February 04, 2013

ANTONIO FELICIANO DE CASTILHO (1847-74)

Poet and translator, a central figure in the Portuguese Romantic movement.

Although blind from childhood, he became a classical scholar and at the age of 16 published a prolific series of poems, translations, and pedagogical works.

Castilho´s literary life may be divided into two phases, the midpoint occurring during the revolutionar period of the late 1840s. During the first he published a series of poems that try to assimilate current romantic trends while continuing to be guided by a basically neoclassical spirit. These poems include Cartas de Eco e Narciso (1821), Primavera (1822), Amor e Melancolia (1828), A Noite do Castelo (1836) and Ciúmes de Bardo (1838), all but the first of which were subsequently revised.

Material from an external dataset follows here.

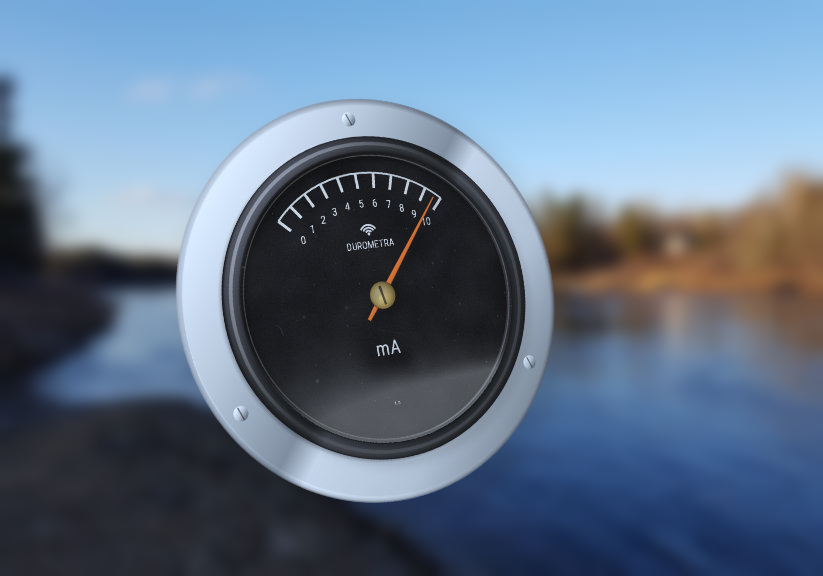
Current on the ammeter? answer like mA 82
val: mA 9.5
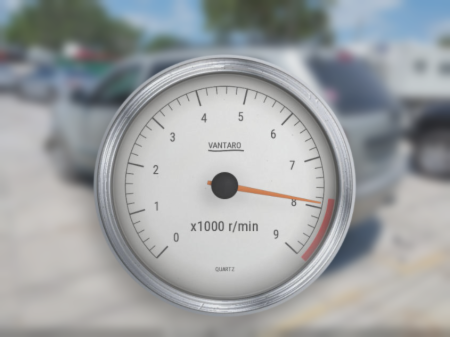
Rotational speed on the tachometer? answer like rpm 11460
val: rpm 7900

With the publication of his Obras Completas in 1837, Castilho gained recognition and became a literary figure in LIsbon. In the same year he was offered the directorship of an important journal O Panorama and in 1838 he began to collaborate with Almeida Garrett, the leading Portuguese Romantic poet, in the revival of national theatre.

His romantic narratives of the lives of Portuguese medieval heroes, Quadros Históricos de Portugal, were begun in 1838 and in 1842 he took charge of the Revista Universal Lisbonense, a major cultural review.

The later phase of Castilho´s career began after his return from a two-year residence in the Azores (approximately 1848-50) where he had promoted agriculture as a means of social reform.

His acceptance of Romanticism was never wholehearted. Scholarly rather than imaginative he began to return to a genteel tradionalism having much in common with the earlier generation of Portuguese arcadian poets.

His personal prestige was at its height and his lifeless style so dominated literary taste that it brought about a rebellion from the younger generation of writers. The attack against Castilho came from the young poet Antero de Quental, who wrote the pamphlet "Bom Senso e Bom Gôsto" (1866; "Good Sense and Good Taste") in reply to Castilho´s criticism of certain younger writers. This riposte gave rise to one of the most celebrated polemics in Portuguese literature, the questâo Coimbra which eventually dethroned Castilho as literary dictator.

While continuing in several journalistic ventures, Castilho undertook several translations of Greek and Latin authors, having already concluded the arcadian poet Manuel Bocage´s translation of Ovid´s Metamorphoses (1841). In 1867 the last of these appeared (Virgil´s Geórgicas) and he moved to theatrical works by Molière, Shakespeare and Goethe. In the 1870s he was engaged to do a translation of Don Quixote but it was uncompleted at his death.